(DATASET EXTRACT)
=== Section Start ===
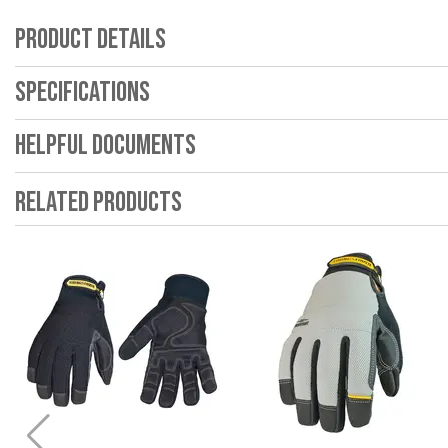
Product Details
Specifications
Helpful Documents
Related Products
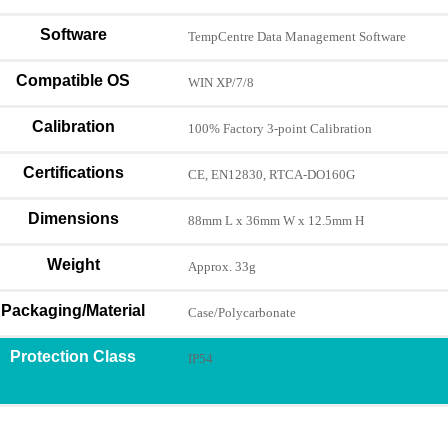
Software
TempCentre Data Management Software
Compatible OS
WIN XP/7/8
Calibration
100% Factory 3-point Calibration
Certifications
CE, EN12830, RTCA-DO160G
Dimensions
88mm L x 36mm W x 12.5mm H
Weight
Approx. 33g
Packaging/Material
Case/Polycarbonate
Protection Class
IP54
=== Section End ===
=== Section Start ===
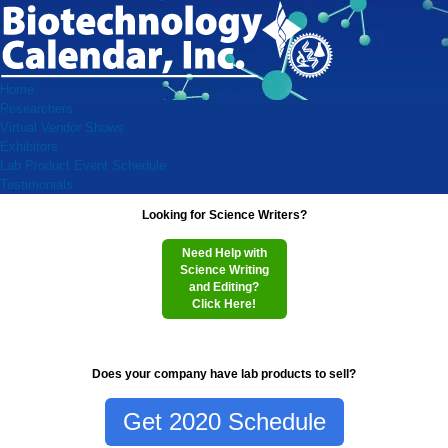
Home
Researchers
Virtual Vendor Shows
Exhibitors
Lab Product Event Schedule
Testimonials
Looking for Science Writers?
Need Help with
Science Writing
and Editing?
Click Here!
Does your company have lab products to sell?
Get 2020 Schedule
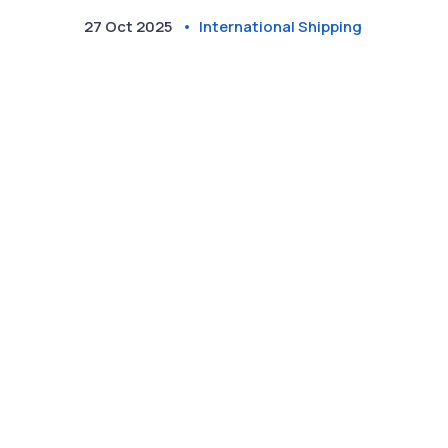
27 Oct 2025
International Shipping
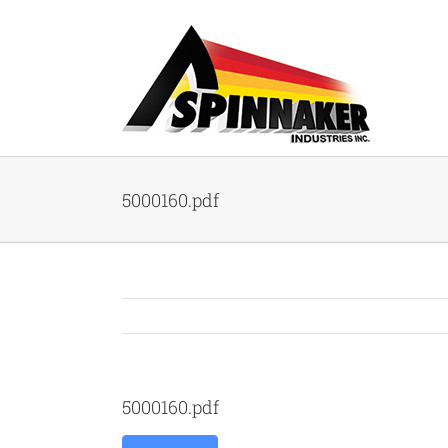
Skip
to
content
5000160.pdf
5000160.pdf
=== Section End ===
=== Section Start ===
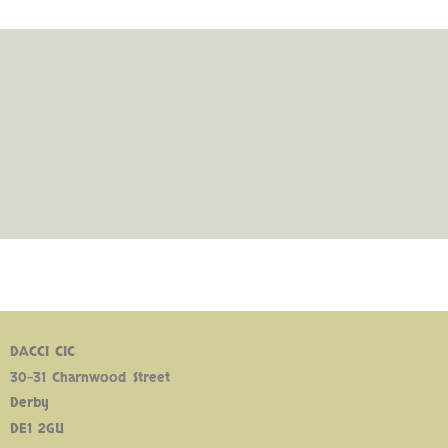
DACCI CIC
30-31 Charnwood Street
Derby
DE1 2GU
=== Section End ===
(JOB) Every line of the listing that includes the word "Software" forms the answer.

(REPLY)
Software
TempCentre Data Management Software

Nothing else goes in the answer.